(Material for the task Opens)

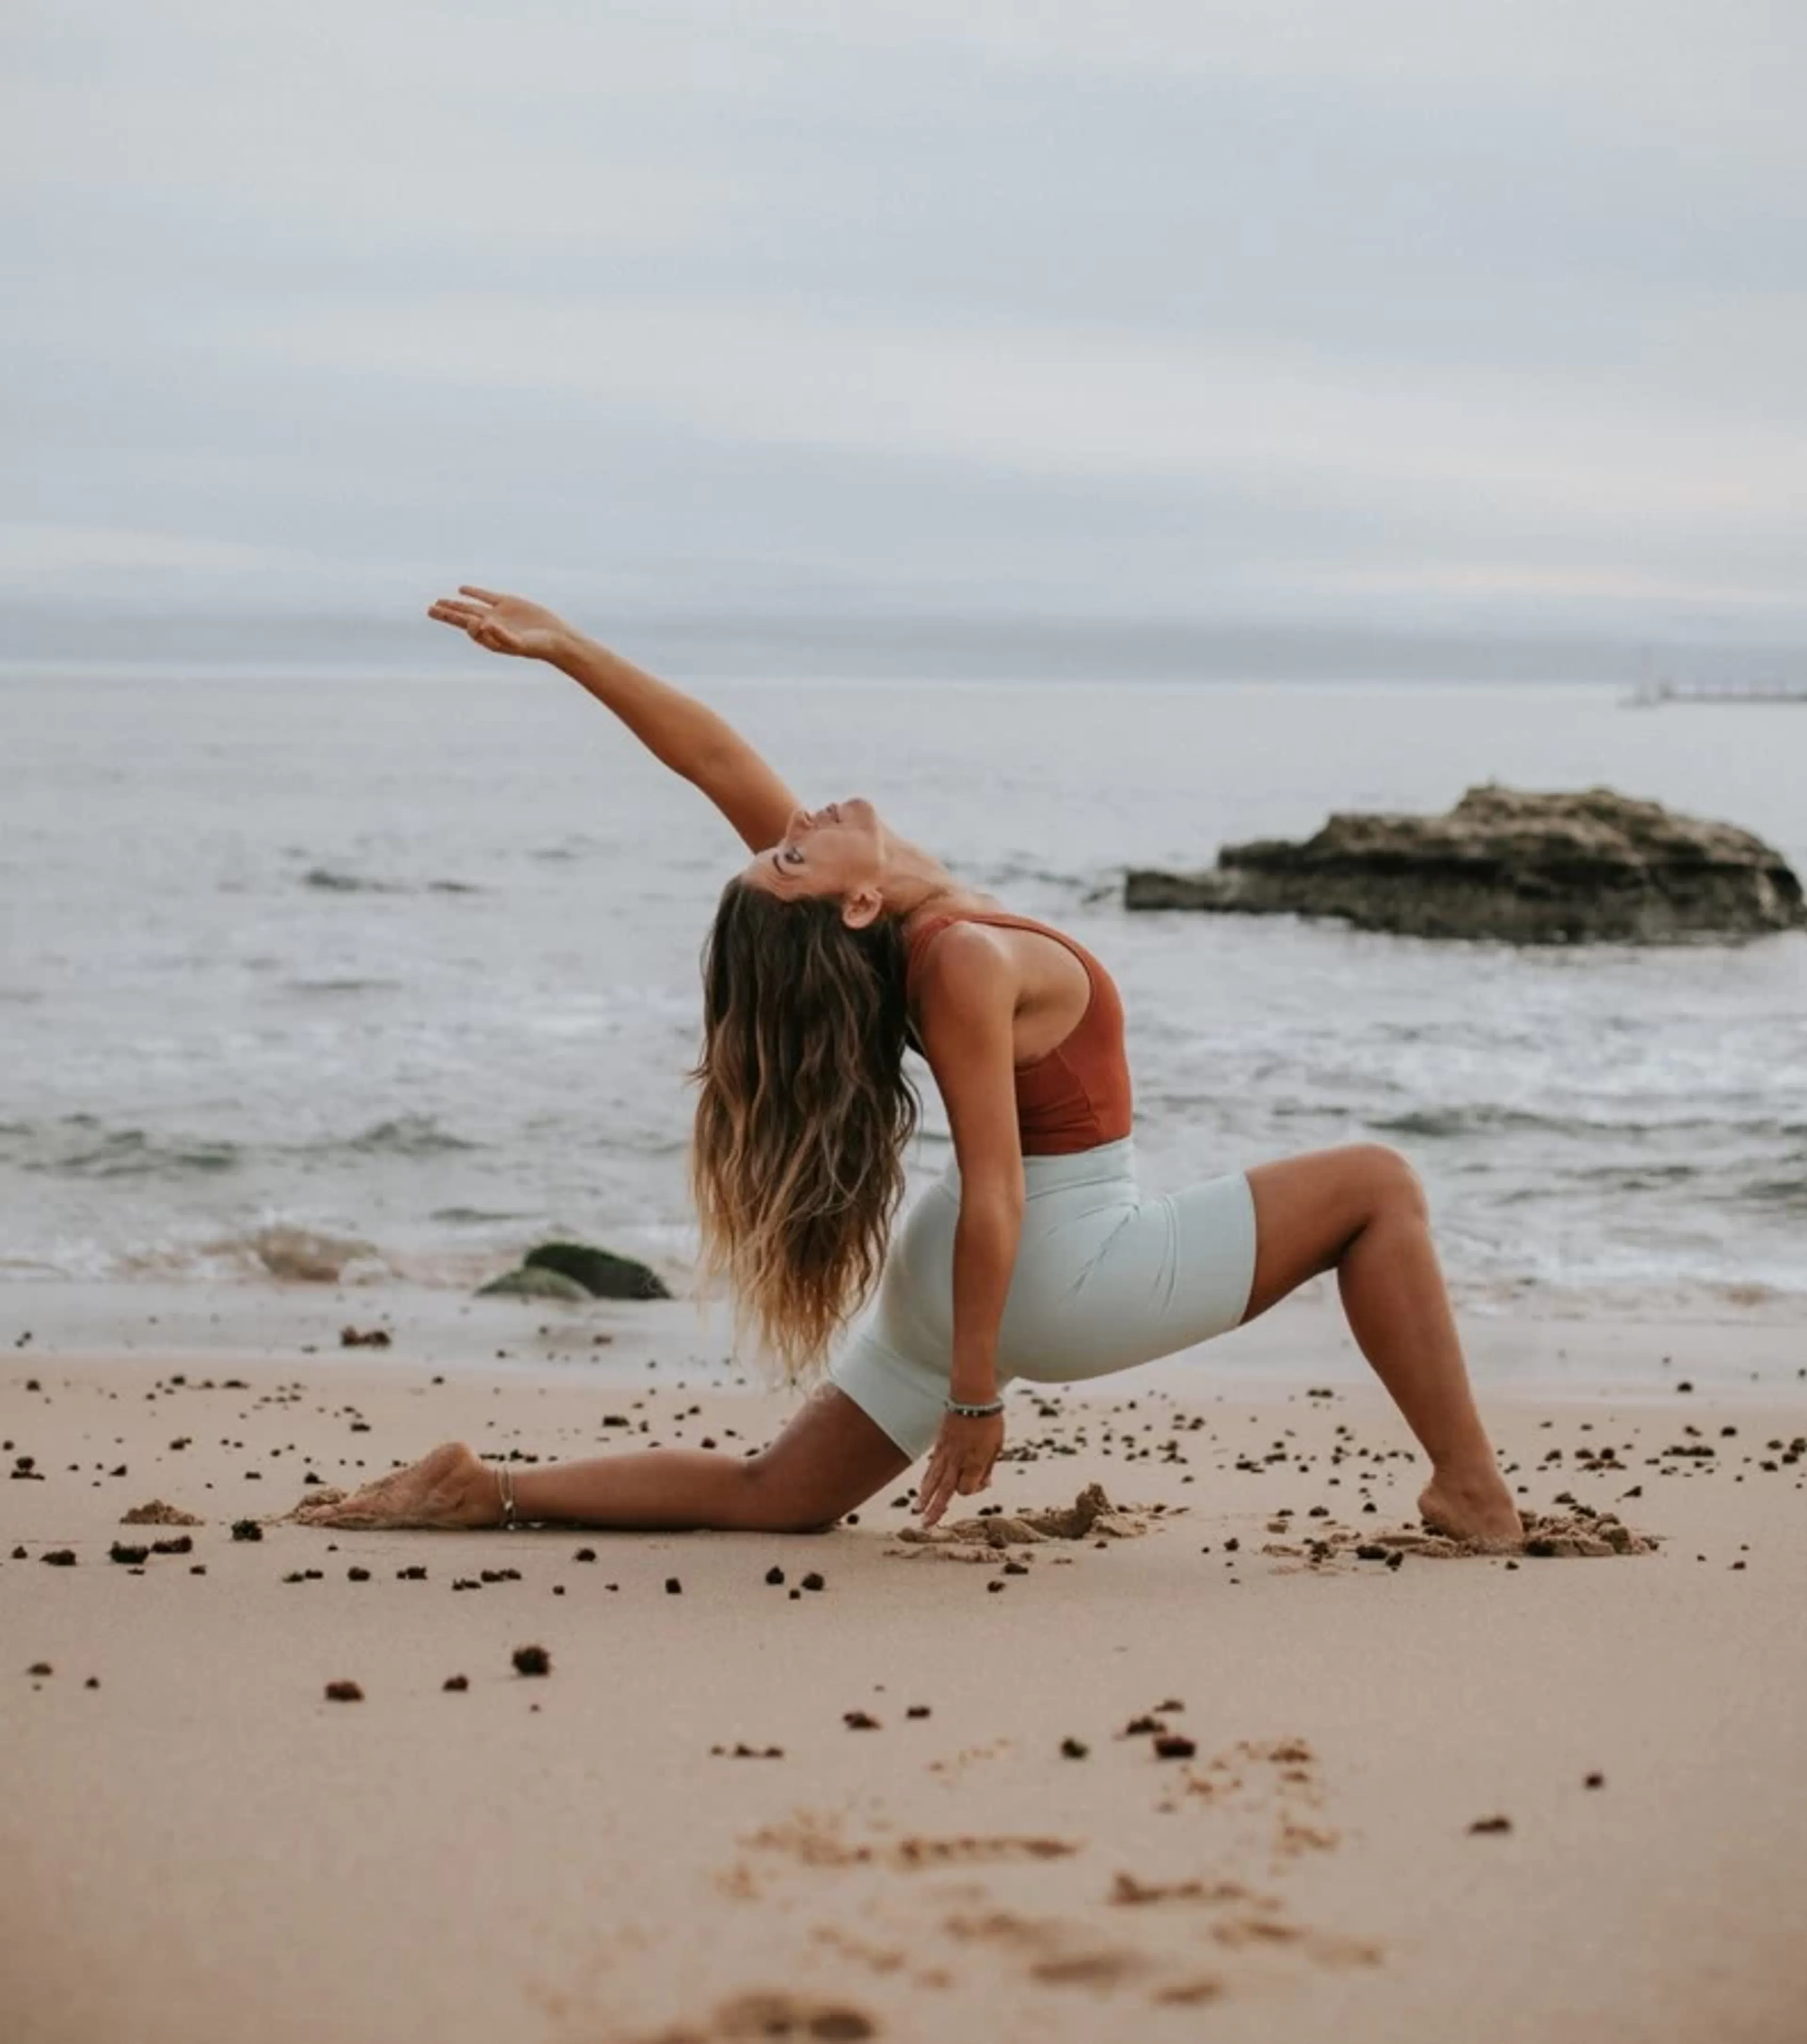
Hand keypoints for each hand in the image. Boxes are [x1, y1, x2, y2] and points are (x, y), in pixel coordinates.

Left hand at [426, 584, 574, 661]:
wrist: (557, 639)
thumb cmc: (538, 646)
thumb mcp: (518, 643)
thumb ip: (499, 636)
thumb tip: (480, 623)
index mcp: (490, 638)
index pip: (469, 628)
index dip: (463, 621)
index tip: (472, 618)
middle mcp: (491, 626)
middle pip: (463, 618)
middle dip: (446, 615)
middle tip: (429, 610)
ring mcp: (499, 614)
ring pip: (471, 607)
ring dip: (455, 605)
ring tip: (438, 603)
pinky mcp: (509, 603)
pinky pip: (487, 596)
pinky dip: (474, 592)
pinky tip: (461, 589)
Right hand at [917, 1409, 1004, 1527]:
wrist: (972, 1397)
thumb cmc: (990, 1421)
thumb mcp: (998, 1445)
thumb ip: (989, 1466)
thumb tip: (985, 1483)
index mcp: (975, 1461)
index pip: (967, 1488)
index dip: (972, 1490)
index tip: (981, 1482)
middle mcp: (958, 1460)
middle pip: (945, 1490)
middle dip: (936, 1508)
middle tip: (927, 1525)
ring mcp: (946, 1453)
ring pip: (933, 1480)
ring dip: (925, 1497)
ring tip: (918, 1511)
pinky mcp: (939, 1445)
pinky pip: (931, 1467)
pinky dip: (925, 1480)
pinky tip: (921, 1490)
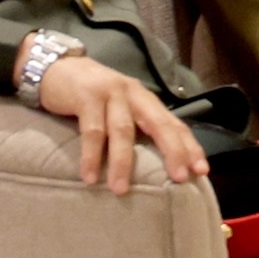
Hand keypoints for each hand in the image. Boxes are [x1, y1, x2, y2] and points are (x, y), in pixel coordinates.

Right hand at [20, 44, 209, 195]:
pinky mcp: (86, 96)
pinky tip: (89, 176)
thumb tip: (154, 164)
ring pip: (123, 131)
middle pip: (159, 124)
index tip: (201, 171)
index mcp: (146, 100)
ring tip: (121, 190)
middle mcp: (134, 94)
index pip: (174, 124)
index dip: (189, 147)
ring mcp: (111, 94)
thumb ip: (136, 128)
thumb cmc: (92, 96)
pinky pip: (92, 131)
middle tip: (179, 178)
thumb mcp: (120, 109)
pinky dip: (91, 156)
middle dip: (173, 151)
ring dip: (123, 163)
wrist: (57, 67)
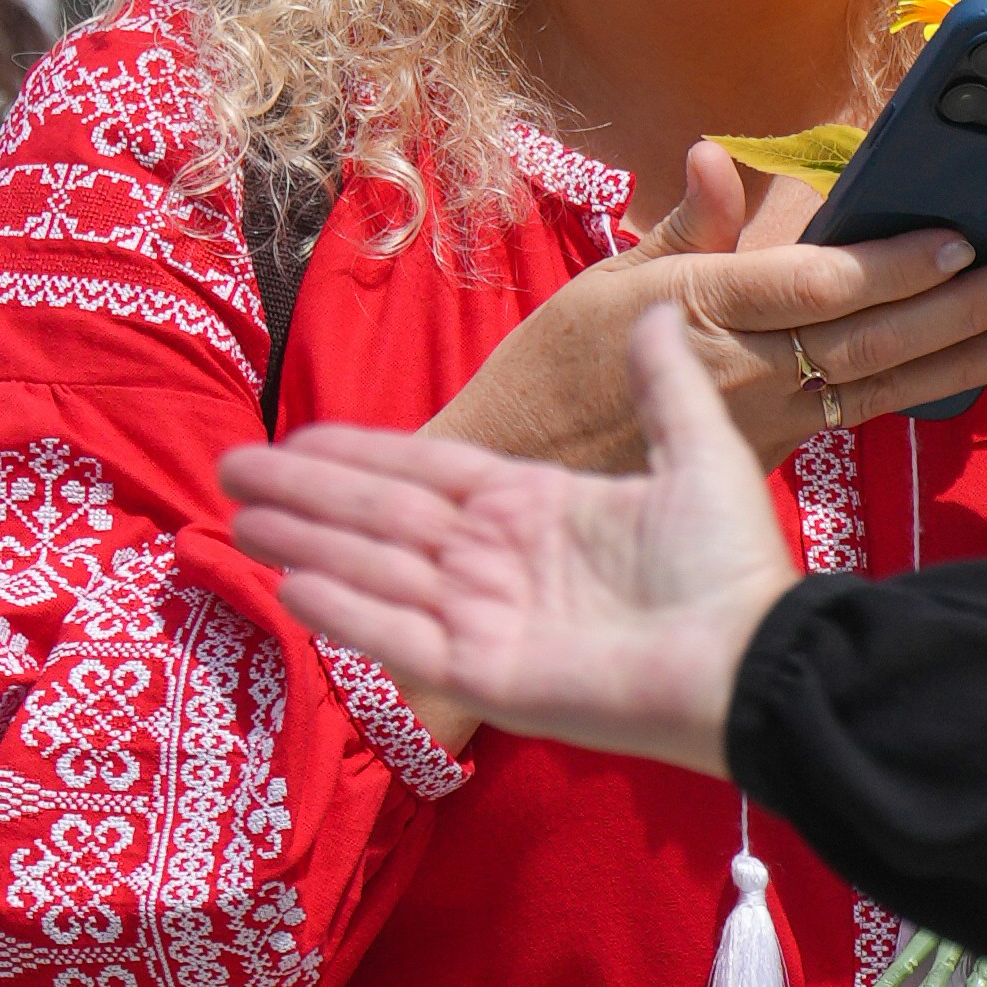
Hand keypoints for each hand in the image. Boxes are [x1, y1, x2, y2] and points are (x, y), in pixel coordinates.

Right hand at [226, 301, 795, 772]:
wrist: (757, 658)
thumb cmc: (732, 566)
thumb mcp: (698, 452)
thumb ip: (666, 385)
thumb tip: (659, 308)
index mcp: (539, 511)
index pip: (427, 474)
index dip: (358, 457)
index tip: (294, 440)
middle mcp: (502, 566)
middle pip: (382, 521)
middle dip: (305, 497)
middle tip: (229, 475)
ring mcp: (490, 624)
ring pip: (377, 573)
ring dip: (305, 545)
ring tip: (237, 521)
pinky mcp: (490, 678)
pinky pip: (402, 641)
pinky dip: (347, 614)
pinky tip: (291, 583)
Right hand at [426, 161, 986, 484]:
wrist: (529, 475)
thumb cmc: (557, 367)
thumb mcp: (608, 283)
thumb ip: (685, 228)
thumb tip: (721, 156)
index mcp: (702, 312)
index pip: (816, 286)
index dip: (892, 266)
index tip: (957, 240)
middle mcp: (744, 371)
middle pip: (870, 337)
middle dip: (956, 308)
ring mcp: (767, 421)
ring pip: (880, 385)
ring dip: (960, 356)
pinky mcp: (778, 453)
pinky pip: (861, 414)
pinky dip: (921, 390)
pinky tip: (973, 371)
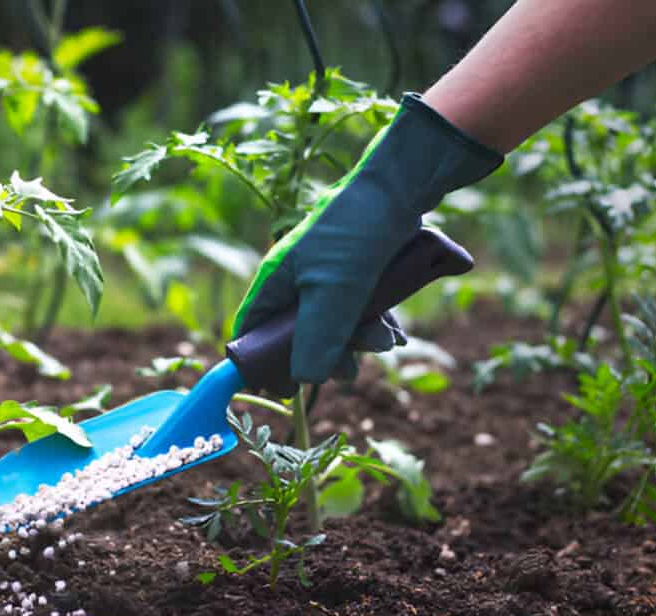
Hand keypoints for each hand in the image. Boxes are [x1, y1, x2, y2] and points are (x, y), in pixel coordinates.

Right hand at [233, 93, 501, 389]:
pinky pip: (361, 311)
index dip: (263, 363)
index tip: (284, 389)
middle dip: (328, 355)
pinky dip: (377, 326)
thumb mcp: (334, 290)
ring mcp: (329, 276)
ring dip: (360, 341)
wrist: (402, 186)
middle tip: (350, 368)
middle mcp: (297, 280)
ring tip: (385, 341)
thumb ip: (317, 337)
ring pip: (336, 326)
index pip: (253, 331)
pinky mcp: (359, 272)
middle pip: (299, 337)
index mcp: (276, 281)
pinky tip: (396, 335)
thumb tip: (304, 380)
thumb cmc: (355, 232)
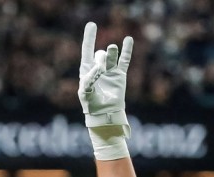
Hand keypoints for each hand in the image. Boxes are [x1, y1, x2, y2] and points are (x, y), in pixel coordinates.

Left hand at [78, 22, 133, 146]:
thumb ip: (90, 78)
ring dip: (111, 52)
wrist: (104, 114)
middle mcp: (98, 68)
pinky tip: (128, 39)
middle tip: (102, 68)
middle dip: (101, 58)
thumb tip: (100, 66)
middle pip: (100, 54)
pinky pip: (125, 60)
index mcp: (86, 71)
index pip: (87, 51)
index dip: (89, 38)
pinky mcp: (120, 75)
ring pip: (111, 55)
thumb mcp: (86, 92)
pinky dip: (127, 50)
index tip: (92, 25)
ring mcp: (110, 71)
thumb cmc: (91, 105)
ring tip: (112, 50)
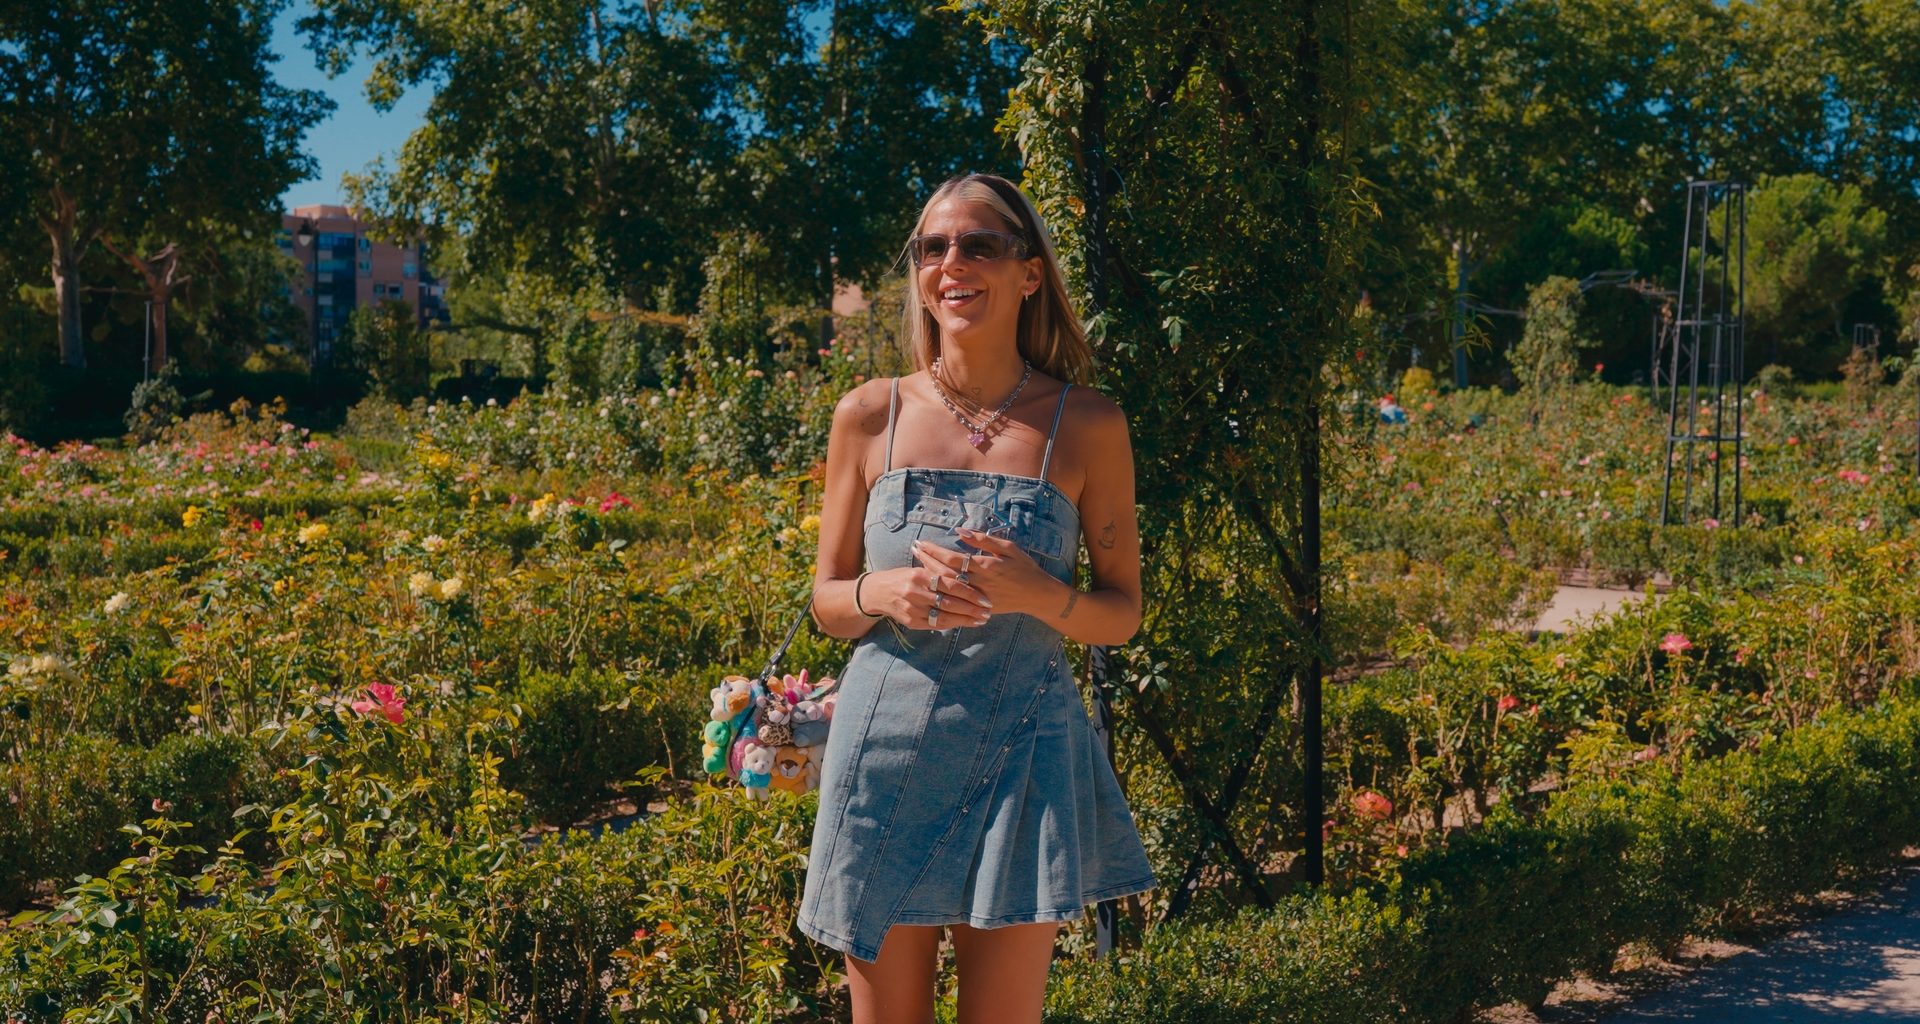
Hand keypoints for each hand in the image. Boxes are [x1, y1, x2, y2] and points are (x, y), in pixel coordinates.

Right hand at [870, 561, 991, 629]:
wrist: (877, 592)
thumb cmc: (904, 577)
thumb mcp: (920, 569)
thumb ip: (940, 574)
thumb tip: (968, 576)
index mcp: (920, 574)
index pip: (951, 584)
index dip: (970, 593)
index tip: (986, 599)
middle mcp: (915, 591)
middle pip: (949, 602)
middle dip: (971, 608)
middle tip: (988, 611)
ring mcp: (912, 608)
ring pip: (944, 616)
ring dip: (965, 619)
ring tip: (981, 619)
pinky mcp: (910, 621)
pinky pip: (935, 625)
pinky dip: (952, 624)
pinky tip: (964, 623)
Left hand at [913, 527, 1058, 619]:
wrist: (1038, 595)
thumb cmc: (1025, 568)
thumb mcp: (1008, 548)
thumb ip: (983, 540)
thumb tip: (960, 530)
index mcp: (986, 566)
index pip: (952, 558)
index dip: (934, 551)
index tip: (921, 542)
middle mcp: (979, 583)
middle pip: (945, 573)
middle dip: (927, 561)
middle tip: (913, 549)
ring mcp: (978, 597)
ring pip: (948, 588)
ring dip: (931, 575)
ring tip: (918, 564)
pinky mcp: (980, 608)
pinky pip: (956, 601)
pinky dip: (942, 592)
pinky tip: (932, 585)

(Material for the task Closes)

• [Directions]:
In the records above, find every line containing the word "wrist" and show it.

• [Reply to the exercise]:
wrist: (557, 639)
wrist: (972, 1397)
wrist: (57, 67)
wrist: (757, 658)
wrist: (529, 475)
wrist: (402, 186)
wrist: (104, 114)
wrist: (877, 592)
wrist: (1038, 595)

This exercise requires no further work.